Exactly five years ago, in the darkest depths of recession, we had the brainwave to launch a totally new trade journal delivered through the UK’s leading construction colleges to provide the very latest product and technical information to an aspiring new generation of tradespeople.
Apprentice Builder was born and universally well received, as it continues to be today, despite the strongly held belief in certain quarters that you couldn’t engage with young people in any form other than social media.
Clearly well intentioned at the time, we have to confess that there was also a certain amount of self-interest on our part; namely that in the hope of getting young bricklayers, carpenters, roofers and painters on board in their formative years, at the conclusion of their training they would naturally gravitate to our more grown up title, Professional Builder and get their monthly fix from the merchant’s trade counters for years to come.
The manufacturers who support the junior publication were also in it for the long haul, recognising the importance of brand building and a life-long attachment to certain tools and materials which is so prevalent in such a typically conservative market.
So far so good then, but new research suggests that we may have been even more successful in our ambitions than even we had initially intended.
Latest FMB figures show that almost 60 per cent of small construction company owners started their career as an apprentice and, remarkably, were running their own business within just seven years of completing that training. All of which means that in just a couple of years, literally thousands of those fresh-faced early readers will already be well down the path to fully fledged entrepreneurship.
And, of course, it comes as no surprise to learn that they themselves are going to be well inclined to the apprenticeship route, with 98 per cent of those current FMB owners valuing an apprenticeship over a degree when looking to recruit their own staff.

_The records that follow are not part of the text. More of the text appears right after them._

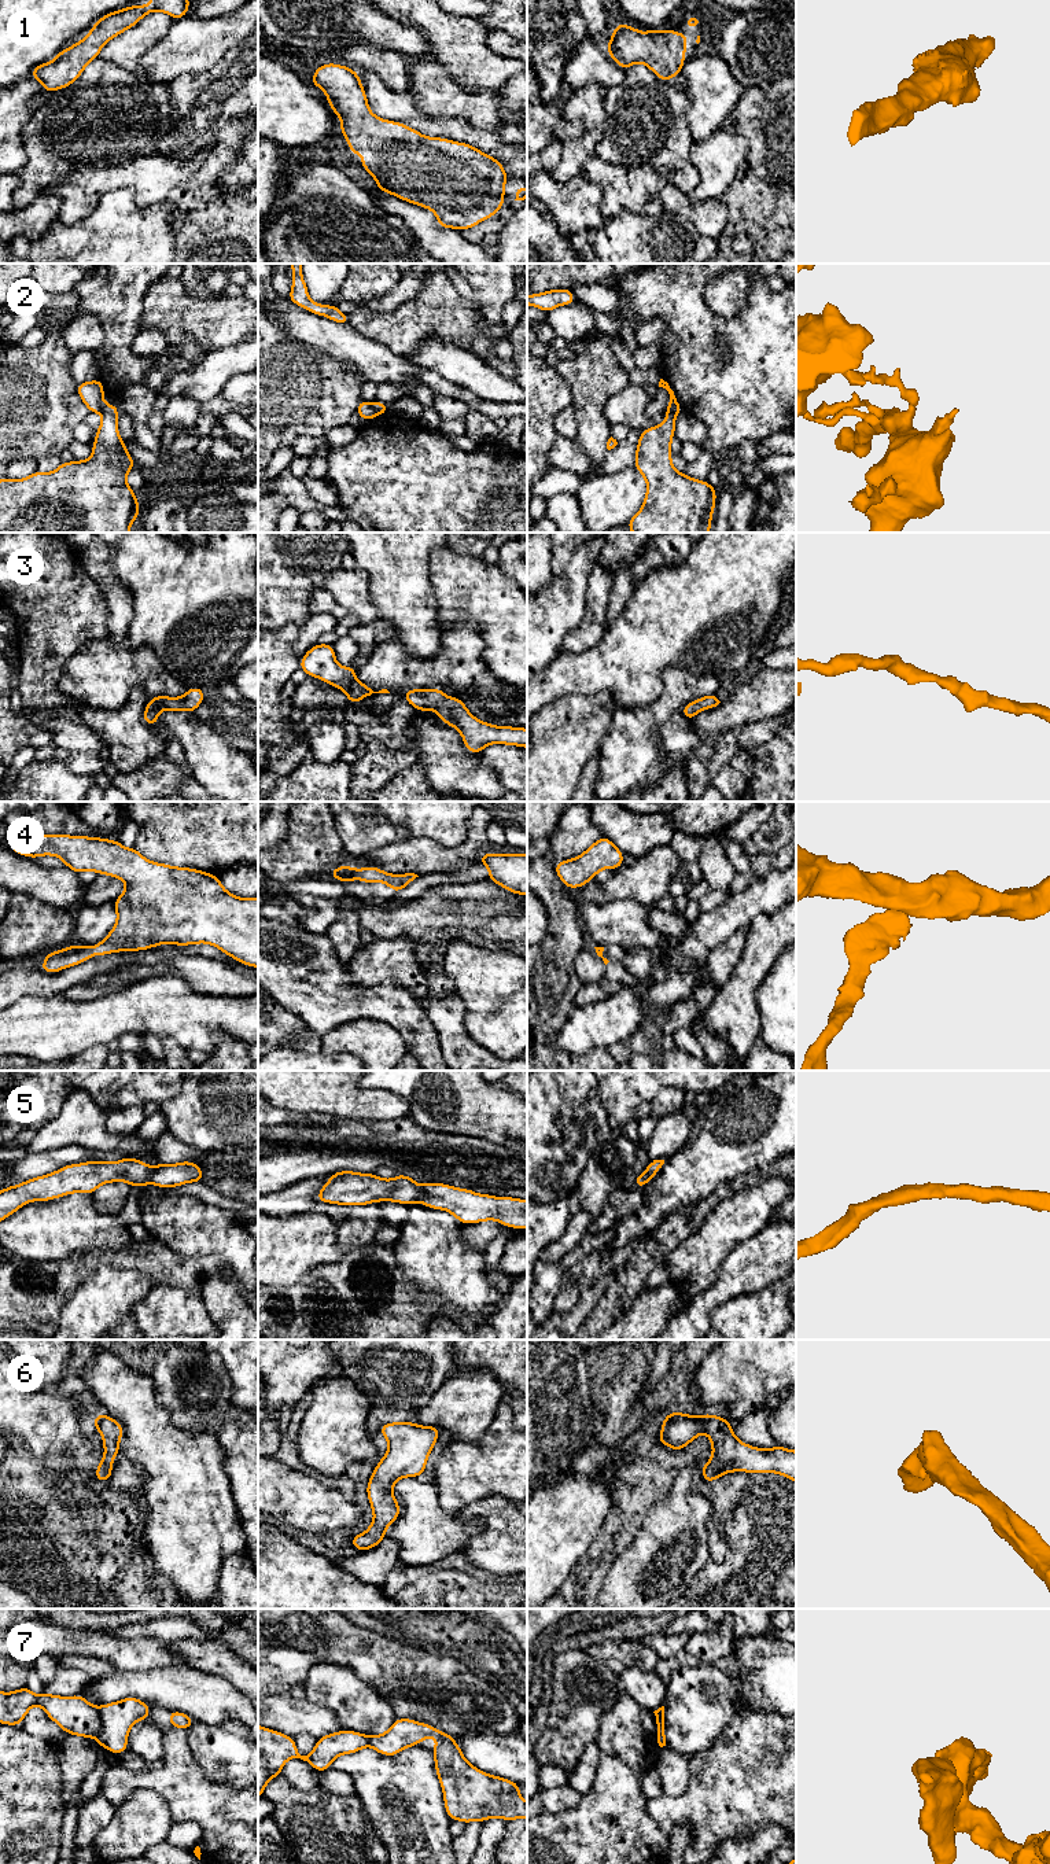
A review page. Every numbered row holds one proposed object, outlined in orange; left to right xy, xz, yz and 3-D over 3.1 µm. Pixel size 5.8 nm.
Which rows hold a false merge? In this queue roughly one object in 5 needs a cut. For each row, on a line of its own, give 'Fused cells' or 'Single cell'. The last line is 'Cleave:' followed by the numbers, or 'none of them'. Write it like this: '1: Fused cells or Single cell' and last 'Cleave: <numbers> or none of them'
1: Single cell
2: Fused cells
3: Single cell
4: Single cell
5: Single cell
6: Single cell
7: Fused cells
Cleave: 2, 7

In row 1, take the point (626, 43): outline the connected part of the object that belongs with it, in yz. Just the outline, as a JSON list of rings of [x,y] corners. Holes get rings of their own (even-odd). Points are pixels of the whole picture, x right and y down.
[[[620,22],[605,49],[623,70],[644,63],[659,80],[667,82],[681,74],[686,48],[688,36],[682,32],[645,30],[642,34],[637,27]]]

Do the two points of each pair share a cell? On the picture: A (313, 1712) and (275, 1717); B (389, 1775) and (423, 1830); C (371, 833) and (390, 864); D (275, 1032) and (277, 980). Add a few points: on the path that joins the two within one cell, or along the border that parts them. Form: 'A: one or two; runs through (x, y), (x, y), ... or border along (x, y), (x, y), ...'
A: one; runs through (304, 1716), (284, 1716)
B: one; runs through (394, 1789), (404, 1798), (409, 1816)
C: two; border along (409, 836), (364, 855), (349, 858)
D: two; border along (272, 997), (302, 1020)

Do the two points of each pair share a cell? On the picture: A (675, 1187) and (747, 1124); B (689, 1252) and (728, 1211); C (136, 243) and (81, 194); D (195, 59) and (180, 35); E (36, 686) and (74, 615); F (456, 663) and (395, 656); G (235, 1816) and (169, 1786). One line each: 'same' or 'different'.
A: same
B: same
C: different
D: same
E: same
F: same
G: same

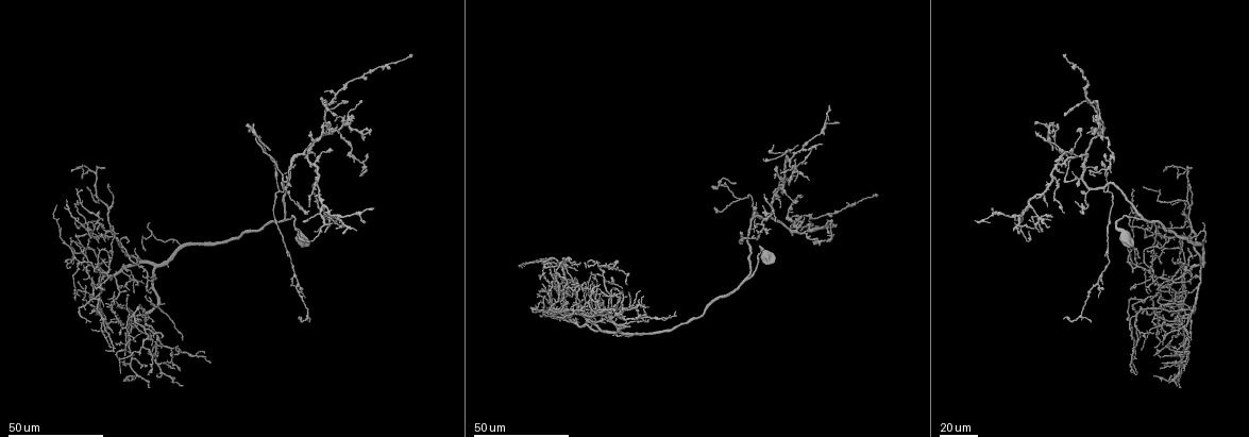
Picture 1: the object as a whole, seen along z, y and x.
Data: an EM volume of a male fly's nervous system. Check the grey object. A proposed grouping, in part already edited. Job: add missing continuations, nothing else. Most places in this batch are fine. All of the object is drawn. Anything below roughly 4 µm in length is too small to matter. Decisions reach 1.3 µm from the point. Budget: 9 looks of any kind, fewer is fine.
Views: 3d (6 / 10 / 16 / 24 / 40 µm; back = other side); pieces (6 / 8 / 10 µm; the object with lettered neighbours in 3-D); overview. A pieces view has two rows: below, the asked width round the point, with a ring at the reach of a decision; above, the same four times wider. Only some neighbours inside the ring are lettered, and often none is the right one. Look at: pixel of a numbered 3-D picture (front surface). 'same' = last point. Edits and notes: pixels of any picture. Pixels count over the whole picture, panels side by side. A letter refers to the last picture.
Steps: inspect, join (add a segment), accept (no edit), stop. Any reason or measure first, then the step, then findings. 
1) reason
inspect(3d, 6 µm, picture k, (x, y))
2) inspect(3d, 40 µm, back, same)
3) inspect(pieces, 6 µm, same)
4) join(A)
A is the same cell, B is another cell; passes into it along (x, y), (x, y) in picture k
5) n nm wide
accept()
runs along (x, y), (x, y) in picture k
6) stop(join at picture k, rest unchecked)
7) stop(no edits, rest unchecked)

tapers out
inspect(3d, 24 µm, picture 1, (71, 237))

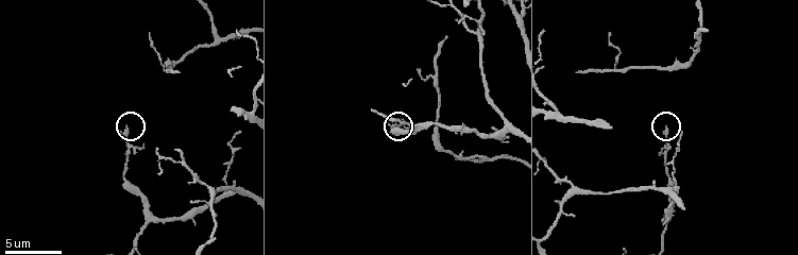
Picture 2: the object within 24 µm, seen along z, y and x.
inspect(pieces, 8 µm, picture 2, (666, 127))

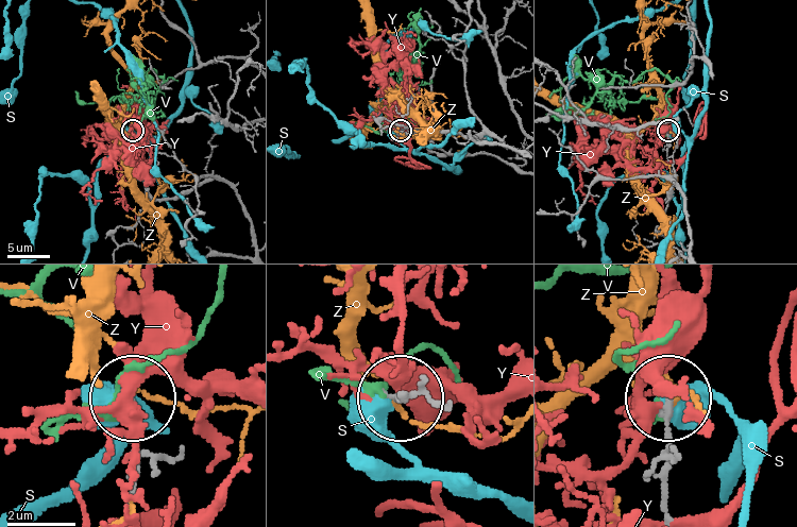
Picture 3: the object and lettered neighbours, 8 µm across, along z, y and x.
180 nm wide
accept()
S, V, Y and Z are other cells; runs along (664, 508), (664, 400) in picture 3; none of them fits

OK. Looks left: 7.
an open end
inspect(3d, 40 µm, picture 1, (71, 170))

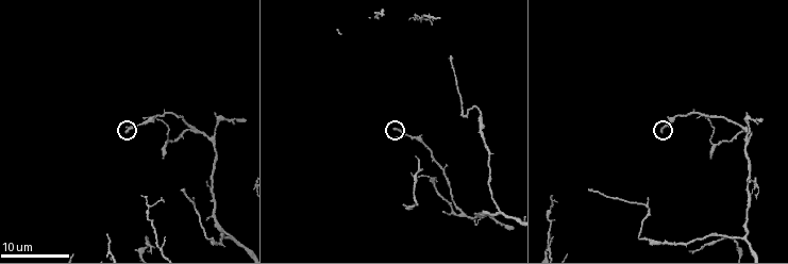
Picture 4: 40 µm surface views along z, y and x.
inspect(pieces, 10 µm, picture 4, (126, 129))

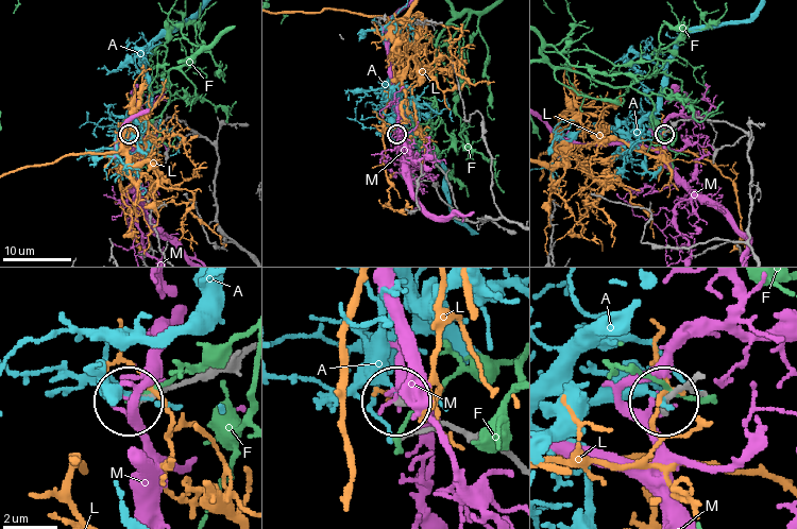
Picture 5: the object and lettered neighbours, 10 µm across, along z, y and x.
accept()
A, F, L and M are other cells; runs along (510, 461), (403, 402) in picture 5; no lettered segment goes on from it

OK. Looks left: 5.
free end
inspect(3d, 40 µm, picture 1, (270, 149))

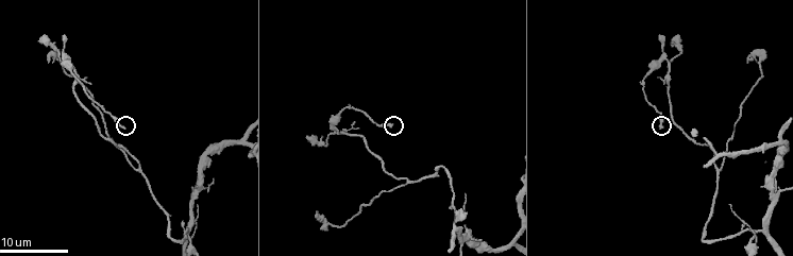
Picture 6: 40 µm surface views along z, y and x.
see the neighbours
inspect(pieces, 8 µm, picture 6, (124, 127))

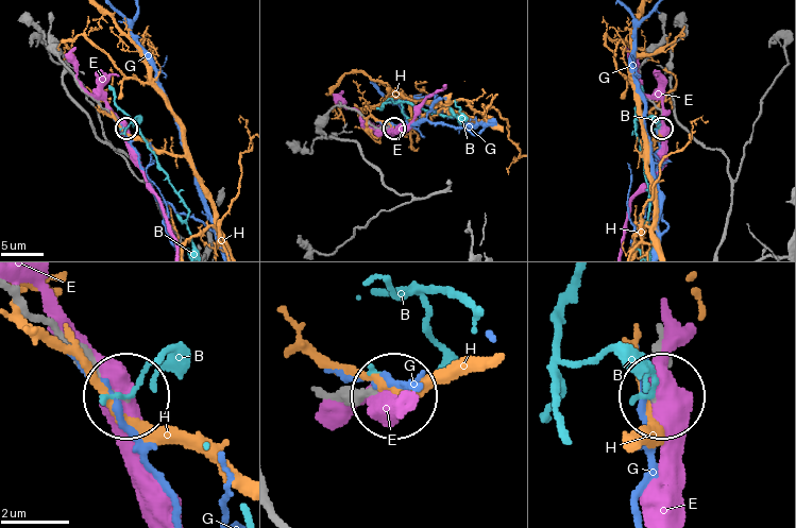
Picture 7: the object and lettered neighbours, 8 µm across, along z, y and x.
270 nm wide
accept()
B, E, G and H are other cells; runs along (659, 343), (659, 391) in picture 7; none of them fits

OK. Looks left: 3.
an open end
inspect(3d, 40 µm, picture 1, (306, 221))

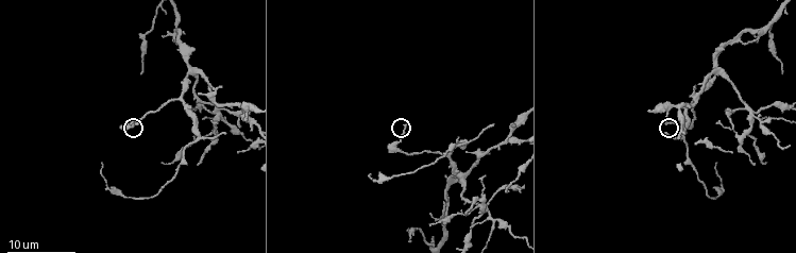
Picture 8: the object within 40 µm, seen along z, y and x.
inspect(pieces, 6 µm, picture 8, (403, 123))

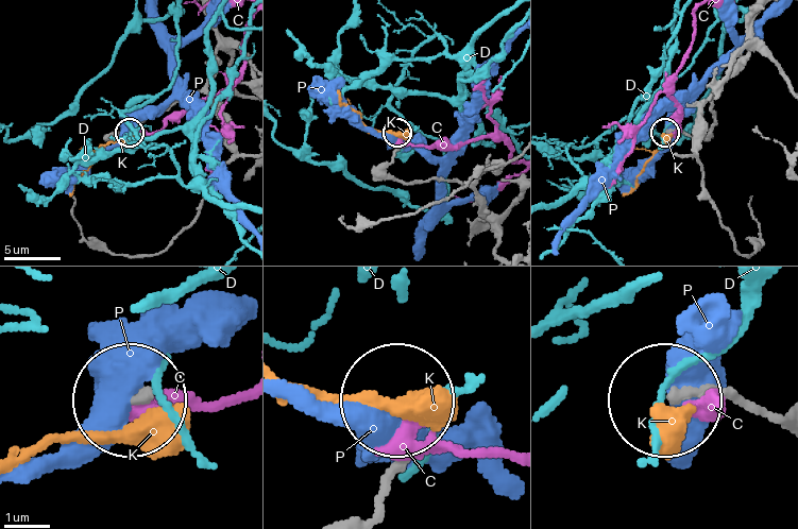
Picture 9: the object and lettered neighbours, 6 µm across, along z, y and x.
210 nm wide
accept()
C, D, K and P are other cells; runs along (778, 413), (679, 394) in picture 9; none of them fits

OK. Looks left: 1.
stop(no edits, rest unchecked)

Call us biased but it’s long been our firmly held belief that very few industries have as much to offer a young person blessed with heaps of ambition and entrepreneurial spirit. Certainly, you would be hard pressed to find any other profession that could offer such a fast-track route from, say, bricklayer to business owner in just a handful of years.
And, of course, even if running their own business is not what some aspire to, an apprenticeship is the perfect springboard for a successful and rewarding career in its own right, with more than 80 per cent of FMB SME construction bosses confirming that employment in the sector offers high levels of job satisfaction with tangible results.
A further 87 per cent believe an apprenticeship teaches useful and practical skills to last a lifetime. What’s more, by the age of 23 a bricklayer with five years’ experience can earn more than £30,000 and rising in some cases to £52,000 in London.
Given the high levels of university tuition fees, young people have more reason than ever to properly consider a more vocational education with the ultimate freedom to work anywhere in the country, or indeed anywhere in the world.
If this industry is to thrive and attract the right sort of person in the future, this portrayal of successful entrepreneurs needs to be heavily promoted, not just in our journals but in the popular media, which are still far too quick to dwell on the negatives.
The Government too, through hard cash and concerted lobbying to potential employers, has a vital to play in recognising that, given the current mood of optimism, it has a once in a generation opportunity to break this seemingly inevitable cycle of skills shortages which have plagued the industry, and in turn the general economy at large for decades.
With the right encouragement, now by 2023 we could all be in seventh heaven!